WHAT THIS TASK INVOLVES = Return every line from the one with "100 303 275.1" through the one with "114 38 1.78", inclusive, exactly as it appears below.

INPUT =
*** Block opens ***
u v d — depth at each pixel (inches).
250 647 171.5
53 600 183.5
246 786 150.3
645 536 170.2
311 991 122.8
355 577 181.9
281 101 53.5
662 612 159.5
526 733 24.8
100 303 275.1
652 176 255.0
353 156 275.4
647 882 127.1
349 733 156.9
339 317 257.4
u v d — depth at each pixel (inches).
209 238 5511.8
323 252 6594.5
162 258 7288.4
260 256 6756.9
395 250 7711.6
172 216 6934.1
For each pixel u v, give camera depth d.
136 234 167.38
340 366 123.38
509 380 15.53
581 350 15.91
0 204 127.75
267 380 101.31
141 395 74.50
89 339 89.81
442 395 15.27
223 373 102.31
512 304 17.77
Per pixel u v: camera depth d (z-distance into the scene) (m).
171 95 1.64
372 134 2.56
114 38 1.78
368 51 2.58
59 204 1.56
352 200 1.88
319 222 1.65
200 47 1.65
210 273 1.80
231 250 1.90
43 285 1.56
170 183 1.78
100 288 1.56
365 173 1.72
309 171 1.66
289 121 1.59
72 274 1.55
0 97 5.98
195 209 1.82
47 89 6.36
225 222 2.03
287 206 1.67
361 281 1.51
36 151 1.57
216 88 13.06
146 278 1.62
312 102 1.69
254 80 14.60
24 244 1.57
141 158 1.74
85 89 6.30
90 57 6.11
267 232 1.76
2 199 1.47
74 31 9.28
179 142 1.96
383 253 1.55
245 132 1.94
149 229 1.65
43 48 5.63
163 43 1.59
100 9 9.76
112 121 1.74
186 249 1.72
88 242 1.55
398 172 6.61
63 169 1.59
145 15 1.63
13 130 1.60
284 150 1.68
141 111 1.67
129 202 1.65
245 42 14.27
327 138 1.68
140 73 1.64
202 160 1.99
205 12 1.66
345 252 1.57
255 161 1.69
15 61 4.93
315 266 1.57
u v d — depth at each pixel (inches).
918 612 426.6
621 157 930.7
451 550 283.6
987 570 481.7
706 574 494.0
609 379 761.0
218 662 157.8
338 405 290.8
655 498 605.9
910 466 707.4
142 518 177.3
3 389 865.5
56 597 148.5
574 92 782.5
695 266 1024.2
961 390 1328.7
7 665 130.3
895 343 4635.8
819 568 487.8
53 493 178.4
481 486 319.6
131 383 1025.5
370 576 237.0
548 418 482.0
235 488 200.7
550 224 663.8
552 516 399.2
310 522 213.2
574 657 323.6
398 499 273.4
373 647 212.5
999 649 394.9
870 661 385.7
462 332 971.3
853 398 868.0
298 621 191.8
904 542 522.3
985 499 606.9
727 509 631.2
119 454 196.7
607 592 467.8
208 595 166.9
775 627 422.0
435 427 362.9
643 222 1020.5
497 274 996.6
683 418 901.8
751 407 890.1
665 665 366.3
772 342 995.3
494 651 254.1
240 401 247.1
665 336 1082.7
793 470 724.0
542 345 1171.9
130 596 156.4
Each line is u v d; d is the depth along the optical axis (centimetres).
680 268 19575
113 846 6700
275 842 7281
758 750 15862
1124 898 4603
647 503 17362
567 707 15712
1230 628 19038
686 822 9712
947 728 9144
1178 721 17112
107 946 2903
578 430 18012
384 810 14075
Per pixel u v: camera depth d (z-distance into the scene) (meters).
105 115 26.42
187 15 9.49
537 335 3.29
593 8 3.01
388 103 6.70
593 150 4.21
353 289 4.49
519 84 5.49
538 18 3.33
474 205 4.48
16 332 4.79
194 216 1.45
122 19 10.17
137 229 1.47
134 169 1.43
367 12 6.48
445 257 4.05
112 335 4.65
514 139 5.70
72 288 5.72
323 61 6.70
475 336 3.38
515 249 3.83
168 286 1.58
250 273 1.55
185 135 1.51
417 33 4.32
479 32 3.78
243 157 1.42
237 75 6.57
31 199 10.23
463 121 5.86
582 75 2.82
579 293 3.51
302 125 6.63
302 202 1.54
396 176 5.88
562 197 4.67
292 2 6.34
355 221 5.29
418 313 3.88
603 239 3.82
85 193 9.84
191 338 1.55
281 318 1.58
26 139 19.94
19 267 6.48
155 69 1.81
*** Block closes ***
COMPLETED EXERCISE =
100 303 275.1
652 176 255.0
353 156 275.4
647 882 127.1
349 733 156.9
339 317 257.4
u v d — depth at each pixel (inches).
209 238 5511.8
323 252 6594.5
162 258 7288.4
260 256 6756.9
395 250 7711.6
172 216 6934.1
For each pixel u v, give camera depth d.
136 234 167.38
340 366 123.38
509 380 15.53
581 350 15.91
0 204 127.75
267 380 101.31
141 395 74.50
89 339 89.81
442 395 15.27
223 373 102.31
512 304 17.77
Per pixel u v: camera depth d (z-distance into the scene) (m).
171 95 1.64
372 134 2.56
114 38 1.78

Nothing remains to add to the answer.